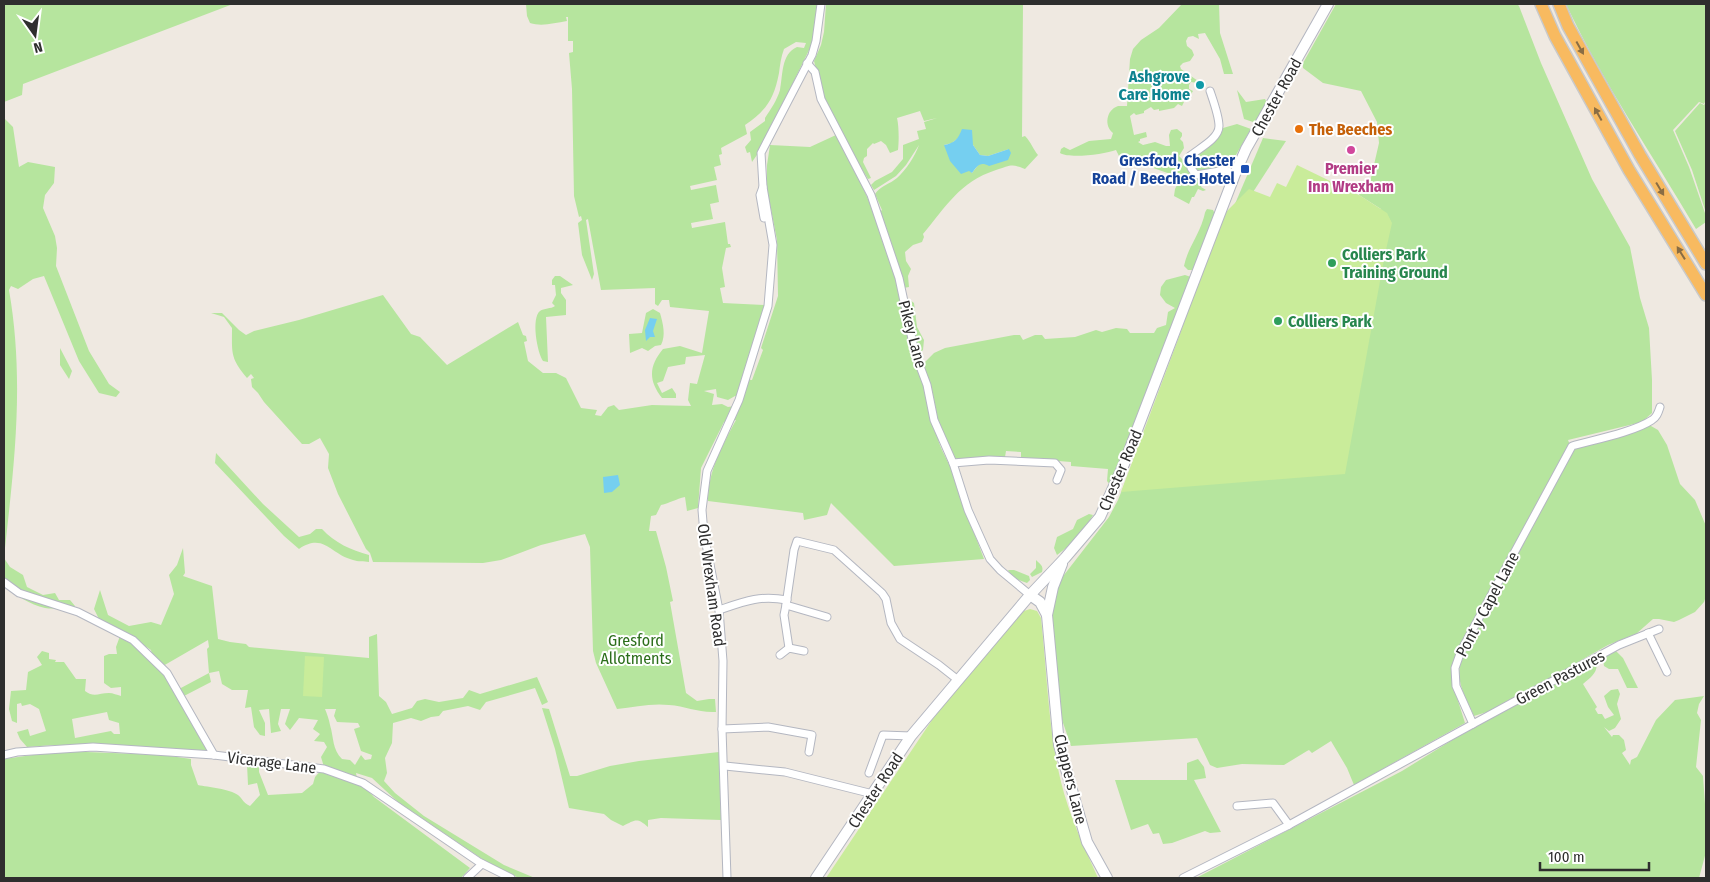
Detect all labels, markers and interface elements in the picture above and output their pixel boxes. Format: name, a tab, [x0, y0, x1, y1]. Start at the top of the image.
north arrow	[10, 10, 60, 60]
text: N	[32, 38, 44, 56]
one-way arrow	[1576, 40, 1584, 55]
street label: Chester Road	[1247, 55, 1306, 140]
place label: Ashgrove Care Home	[1118, 67, 1190, 104]
marker: Ashgrove Care Home	[1194, 79, 1206, 91]
one-way arrow	[1594, 107, 1603, 120]
place label: The Beeches	[1309, 120, 1392, 139]
marker: The Beeches	[1293, 123, 1305, 135]
marker: Premier Inn Wrexham	[1345, 144, 1357, 156]
place label: Gresford, Chester Road / Beeches Hotel	[1092, 151, 1236, 188]
place label: Premier Inn Wrexham	[1308, 159, 1394, 196]
marker: Gresford, Chester Road / Beeches Hotel	[1239, 163, 1251, 175]
one-way arrow	[1656, 182, 1665, 195]
place label: Colliers Park Training Ground	[1342, 245, 1448, 282]
one-way arrow	[1677, 247, 1686, 260]
marker: Colliers Park Training Ground	[1326, 257, 1338, 269]
street label: Pikey Lane	[894, 298, 931, 370]
place label: Colliers Park	[1288, 312, 1372, 331]
marker: Colliers Park	[1272, 315, 1284, 327]
street label: Chester Road	[1095, 427, 1146, 514]
street label: Old Wrexham Road	[693, 522, 730, 648]
street label: Pont y Capel Lane	[1452, 548, 1523, 660]
park label: Gresford Allotments	[600, 631, 672, 668]
street label: Green Pastures	[1513, 646, 1608, 709]
street label: Clappers Lane	[1050, 732, 1091, 826]
street label: Vicarage Lane	[226, 748, 318, 777]
street label: Chester Road	[844, 749, 907, 832]
scale bar	[1540, 840, 1649, 872]
text: 100 m	[1548, 848, 1585, 866]

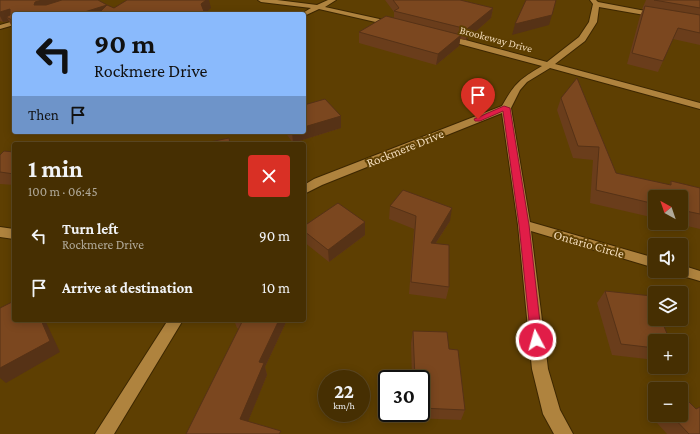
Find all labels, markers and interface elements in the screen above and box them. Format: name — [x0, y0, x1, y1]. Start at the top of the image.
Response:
street label: Brookeway Drive — [458, 24, 534, 55]
icon: left — [28, 28, 80, 80]
text: 90 m — [94, 28, 155, 59]
text: Rockmere Drive — [94, 61, 207, 81]
pin — [461, 78, 495, 119]
icon: arrive — [467, 84, 489, 106]
icon: arrive — [67, 104, 89, 126]
text: Then — [28, 107, 59, 123]
street label: Rockmere Drive — [364, 126, 446, 170]
text: 1 min — [28, 155, 83, 182]
button: close — [248, 155, 290, 197]
text: 100 m · 06:45 — [28, 184, 98, 199]
north arrow — [648, 190, 688, 230]
map controls — [648, 190, 688, 422]
text: Turn left — [62, 221, 118, 237]
icon: left — [28, 225, 50, 247]
street label: Ontario Circle — [552, 227, 626, 261]
text: 90 m — [259, 228, 290, 244]
text: Rockmere Drive — [62, 237, 144, 252]
button: sound — [648, 238, 688, 278]
icon: arrive — [28, 277, 50, 299]
text: Arrive at destination — [62, 280, 193, 296]
text: 10 m — [262, 280, 290, 296]
button: layers — [648, 286, 688, 326]
position arrow — [515, 319, 557, 361]
button: + — [648, 334, 688, 374]
speed limit sign: 30 — [378, 370, 430, 422]
text: 22 — [334, 380, 354, 402]
button: − — [648, 382, 688, 422]
text: km/h — [333, 400, 355, 411]

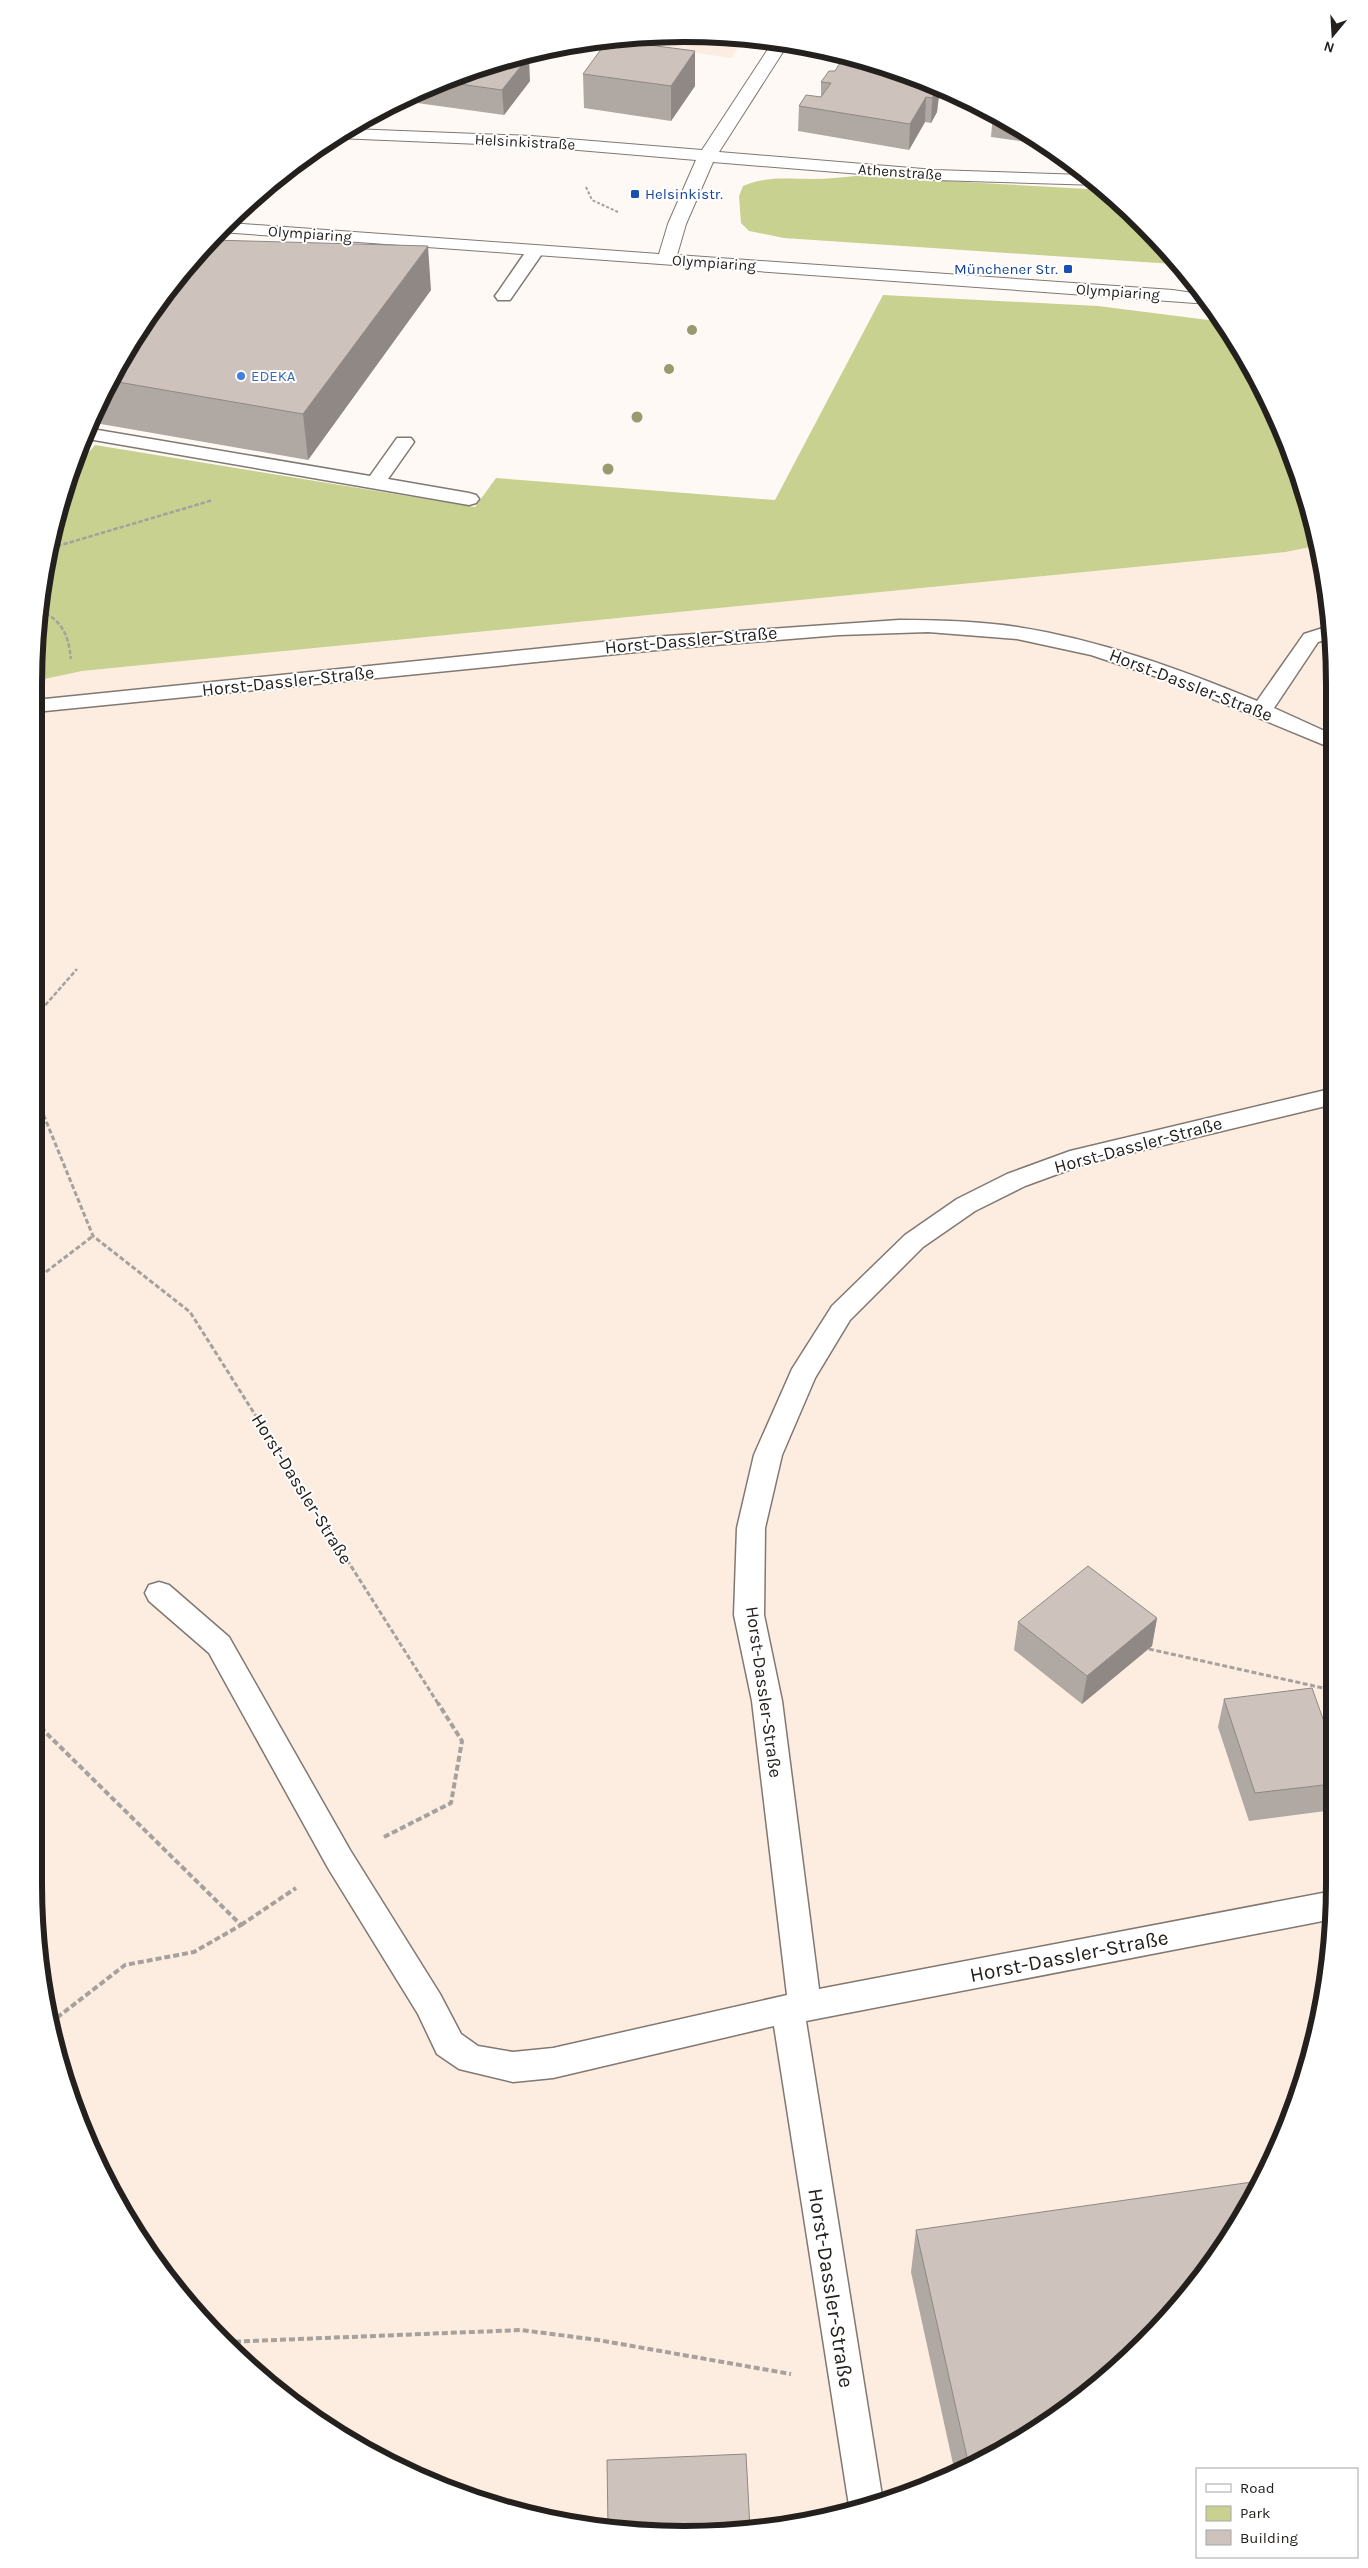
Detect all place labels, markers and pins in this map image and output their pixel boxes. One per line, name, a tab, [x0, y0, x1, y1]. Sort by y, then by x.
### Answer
place label: Helsinkistr.	[645, 185, 723, 203]
marker: Helsinkistr.	[629, 188, 641, 200]
place label: Münchener Str.	[954, 260, 1058, 278]
marker: Münchener Str.	[1062, 263, 1074, 275]
place label: EDEKA	[251, 367, 296, 385]
marker: EDEKA	[235, 370, 247, 382]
◇ ◇ ◇
Exercise aim
Although the records hold pictures, return only what remains, word for word.

Solution to this exercise
Detect all labels, markers and interface elements in the picture above and output their pixel boxes. Format: name, a tab, [x0, y0, x1, y1]. Start at the top of the image.
north arrow	[10, 10, 60, 60]
text: N	[32, 38, 44, 56]
one-way arrow	[1576, 40, 1584, 55]
street label: Chester Road	[1247, 55, 1306, 140]
place label: Ashgrove Care Home	[1118, 67, 1190, 104]
marker: Ashgrove Care Home	[1194, 79, 1206, 91]
one-way arrow	[1594, 107, 1603, 120]
place label: The Beeches	[1309, 120, 1392, 139]
marker: The Beeches	[1293, 123, 1305, 135]
marker: Premier Inn Wrexham	[1345, 144, 1357, 156]
place label: Gresford, Chester Road / Beeches Hotel	[1092, 151, 1236, 188]
place label: Premier Inn Wrexham	[1308, 159, 1394, 196]
marker: Gresford, Chester Road / Beeches Hotel	[1239, 163, 1251, 175]
one-way arrow	[1656, 182, 1665, 195]
place label: Colliers Park Training Ground	[1342, 245, 1448, 282]
one-way arrow	[1677, 247, 1686, 260]
marker: Colliers Park Training Ground	[1326, 257, 1338, 269]
street label: Pikey Lane	[894, 298, 931, 370]
place label: Colliers Park	[1288, 312, 1372, 331]
marker: Colliers Park	[1272, 315, 1284, 327]
street label: Chester Road	[1095, 427, 1146, 514]
street label: Old Wrexham Road	[693, 522, 730, 648]
street label: Pont y Capel Lane	[1452, 548, 1523, 660]
park label: Gresford Allotments	[600, 631, 672, 668]
street label: Green Pastures	[1513, 646, 1608, 709]
street label: Clappers Lane	[1050, 732, 1091, 826]
street label: Vicarage Lane	[226, 748, 318, 777]
street label: Chester Road	[844, 749, 907, 832]
scale bar	[1540, 840, 1649, 872]
text: 100 m	[1548, 848, 1585, 866]

Find all labels, markers and interface elements in the screen above and box them. Format: name — [x0, y0, x1, y1]. Start at the top of the image.
Response:
street label: Brookeway Drive — [458, 24, 534, 55]
icon: left — [28, 28, 80, 80]
text: 90 m — [94, 28, 155, 59]
text: Rockmere Drive — [94, 61, 207, 81]
pin — [461, 78, 495, 119]
icon: arrive — [467, 84, 489, 106]
icon: arrive — [67, 104, 89, 126]
text: Then — [28, 107, 59, 123]
street label: Rockmere Drive — [364, 126, 446, 170]
text: 1 min — [28, 155, 83, 182]
button: close — [248, 155, 290, 197]
text: 100 m · 06:45 — [28, 184, 98, 199]
north arrow — [648, 190, 688, 230]
map controls — [648, 190, 688, 422]
text: Turn left — [62, 221, 118, 237]
icon: left — [28, 225, 50, 247]
street label: Ontario Circle — [552, 227, 626, 261]
text: 90 m — [259, 228, 290, 244]
text: Rockmere Drive — [62, 237, 144, 252]
button: sound — [648, 238, 688, 278]
icon: arrive — [28, 277, 50, 299]
text: Arrive at destination — [62, 280, 193, 296]
text: 10 m — [262, 280, 290, 296]
button: layers — [648, 286, 688, 326]
position arrow — [515, 319, 557, 361]
button: + — [648, 334, 688, 374]
speed limit sign: 30 — [378, 370, 430, 422]
text: 22 — [334, 380, 354, 402]
button: − — [648, 382, 688, 422]
text: km/h — [333, 400, 355, 411]

Detect all place labels, markers and pins in this map image and output their pixel boxes. One per line, name, a tab, [x0, y0, x1, y1]. Sort by y, then by x.
### Answer
place label: Helsinkistr.	[645, 185, 723, 203]
marker: Helsinkistr.	[629, 188, 641, 200]
place label: Münchener Str.	[954, 260, 1058, 278]
marker: Münchener Str.	[1062, 263, 1074, 275]
place label: EDEKA	[251, 367, 296, 385]
marker: EDEKA	[235, 370, 247, 382]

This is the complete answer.